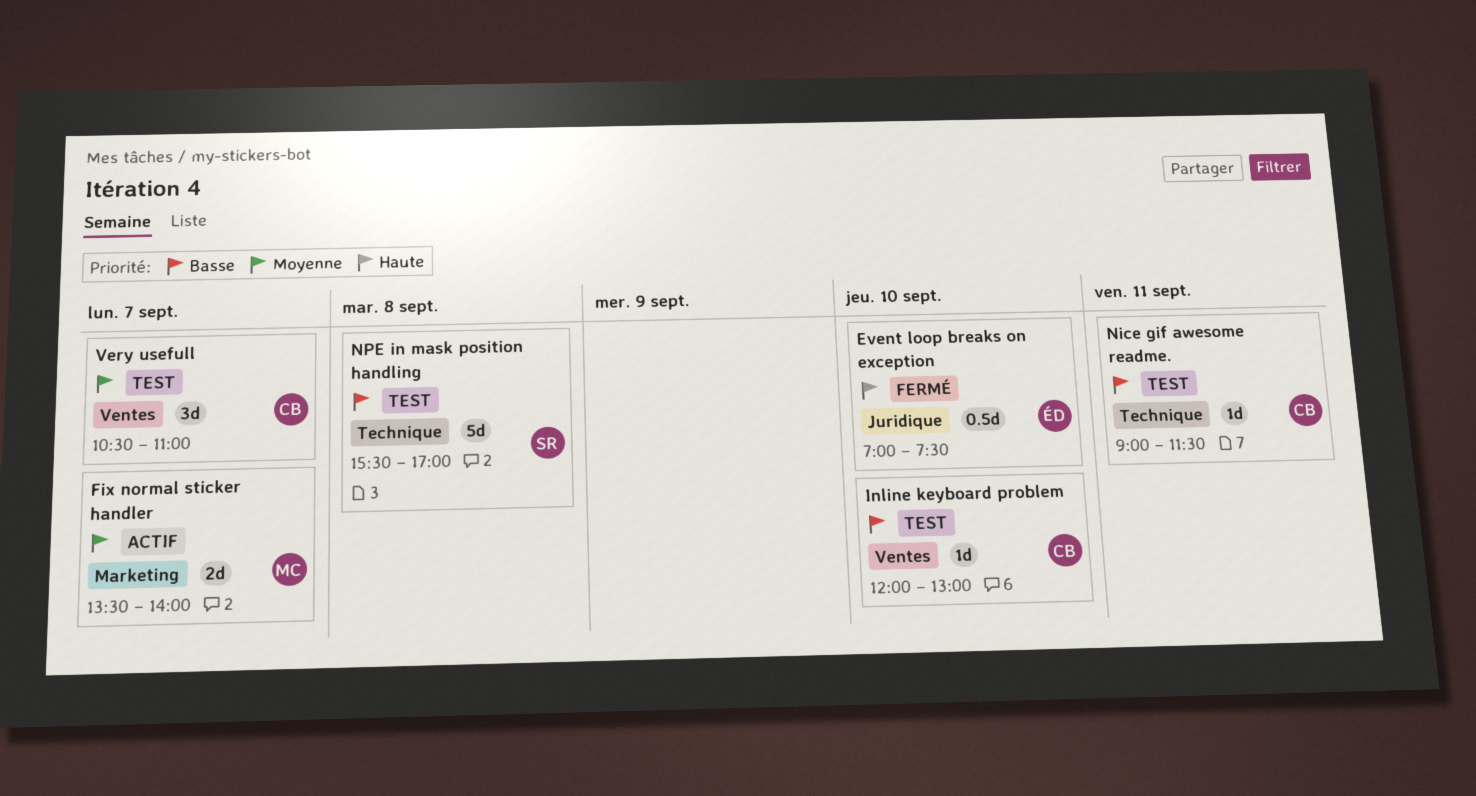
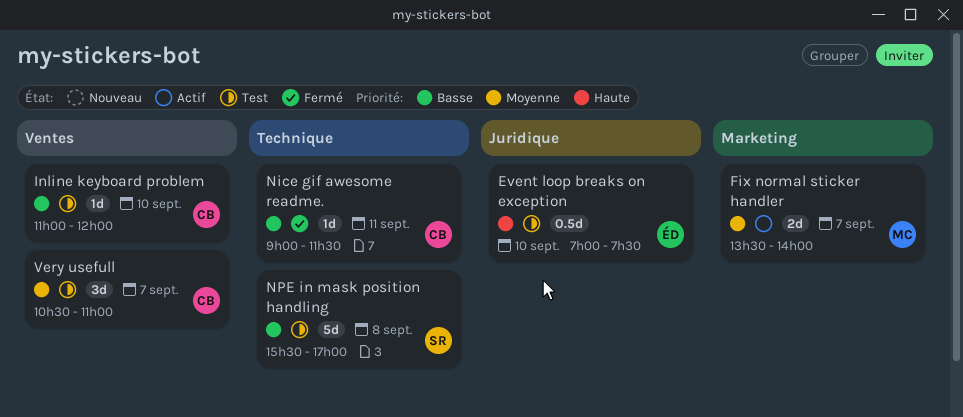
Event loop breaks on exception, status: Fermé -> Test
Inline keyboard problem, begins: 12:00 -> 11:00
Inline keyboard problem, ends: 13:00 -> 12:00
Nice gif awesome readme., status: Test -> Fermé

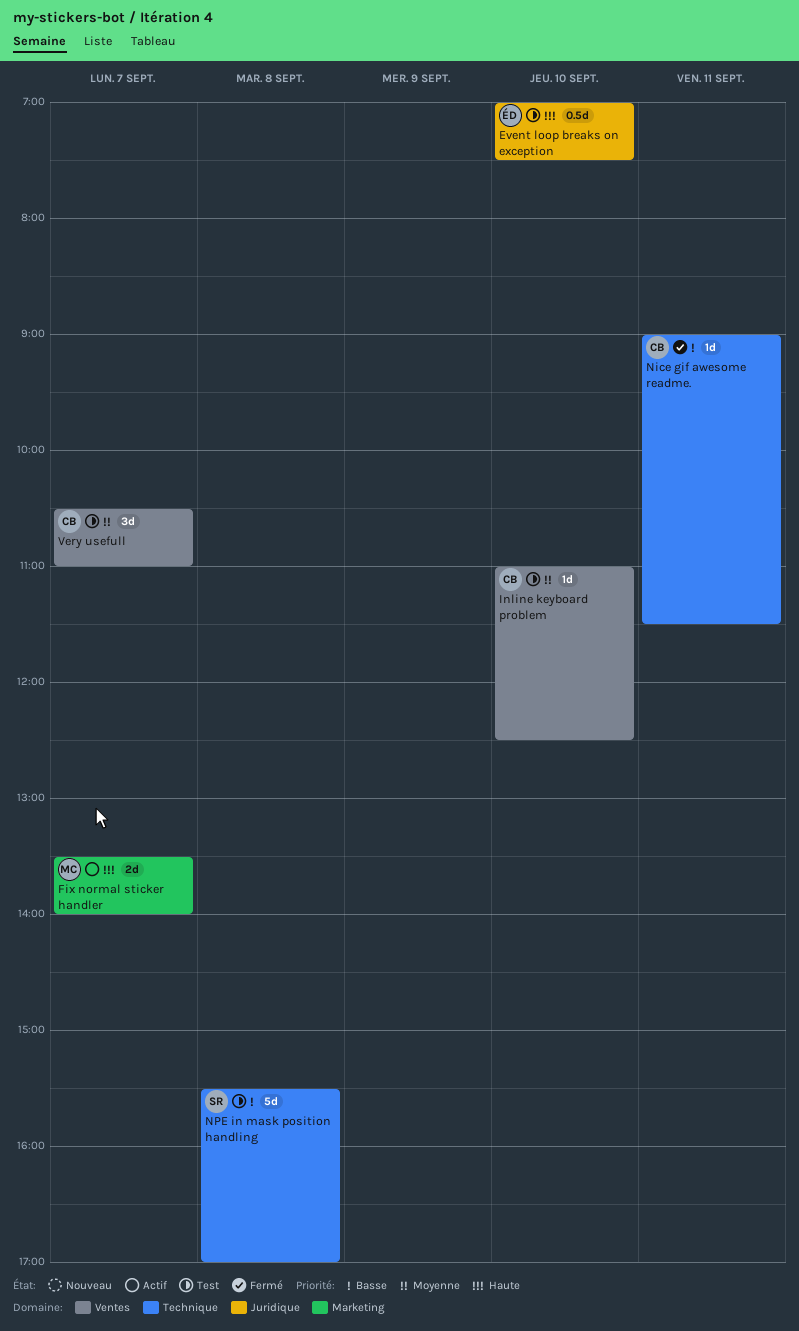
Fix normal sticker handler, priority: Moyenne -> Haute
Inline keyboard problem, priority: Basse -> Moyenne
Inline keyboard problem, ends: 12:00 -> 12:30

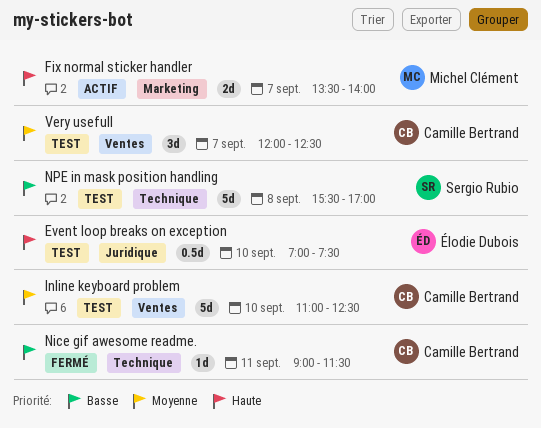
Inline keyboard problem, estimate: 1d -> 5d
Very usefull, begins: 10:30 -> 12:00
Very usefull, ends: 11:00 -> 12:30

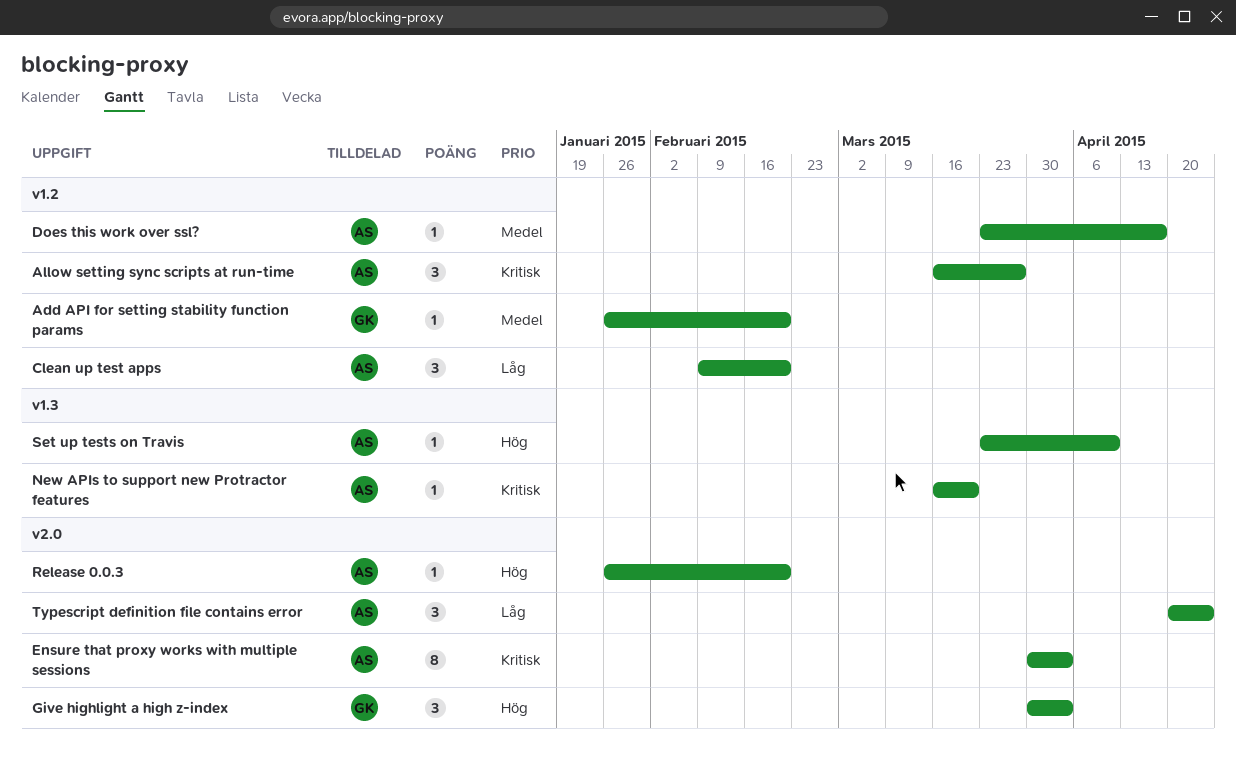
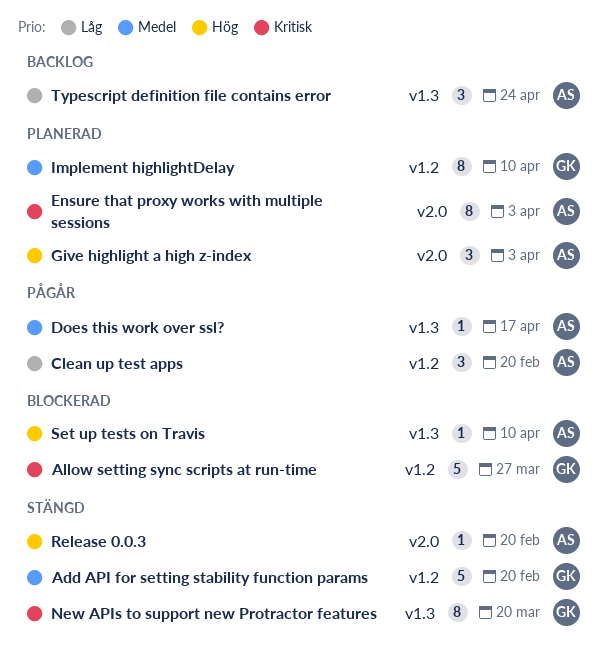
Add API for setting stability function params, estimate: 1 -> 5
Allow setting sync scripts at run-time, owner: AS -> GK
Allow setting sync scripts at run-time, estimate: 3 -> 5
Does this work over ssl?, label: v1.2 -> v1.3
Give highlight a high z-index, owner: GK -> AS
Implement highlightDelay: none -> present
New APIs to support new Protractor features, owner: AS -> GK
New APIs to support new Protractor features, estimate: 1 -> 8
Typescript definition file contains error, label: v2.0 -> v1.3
• • •
What's needed is every line above, retyped exactly and free of pictures.

Event loop breaks on exception, status: Fermé -> Test
Inline keyboard problem, begins: 12:00 -> 11:00
Inline keyboard problem, ends: 13:00 -> 12:00
Nice gif awesome readme., status: Test -> Fermé

Fix normal sticker handler, priority: Moyenne -> Haute
Inline keyboard problem, priority: Basse -> Moyenne
Inline keyboard problem, ends: 12:00 -> 12:30

Inline keyboard problem, estimate: 1d -> 5d
Very usefull, begins: 10:30 -> 12:00
Very usefull, ends: 11:00 -> 12:30

Add API for setting stability function params, estimate: 1 -> 5
Allow setting sync scripts at run-time, owner: AS -> GK
Allow setting sync scripts at run-time, estimate: 3 -> 5
Does this work over ssl?, label: v1.2 -> v1.3
Give highlight a high z-index, owner: GK -> AS
Implement highlightDelay: none -> present
New APIs to support new Protractor features, owner: AS -> GK
New APIs to support new Protractor features, estimate: 1 -> 8
Typescript definition file contains error, label: v2.0 -> v1.3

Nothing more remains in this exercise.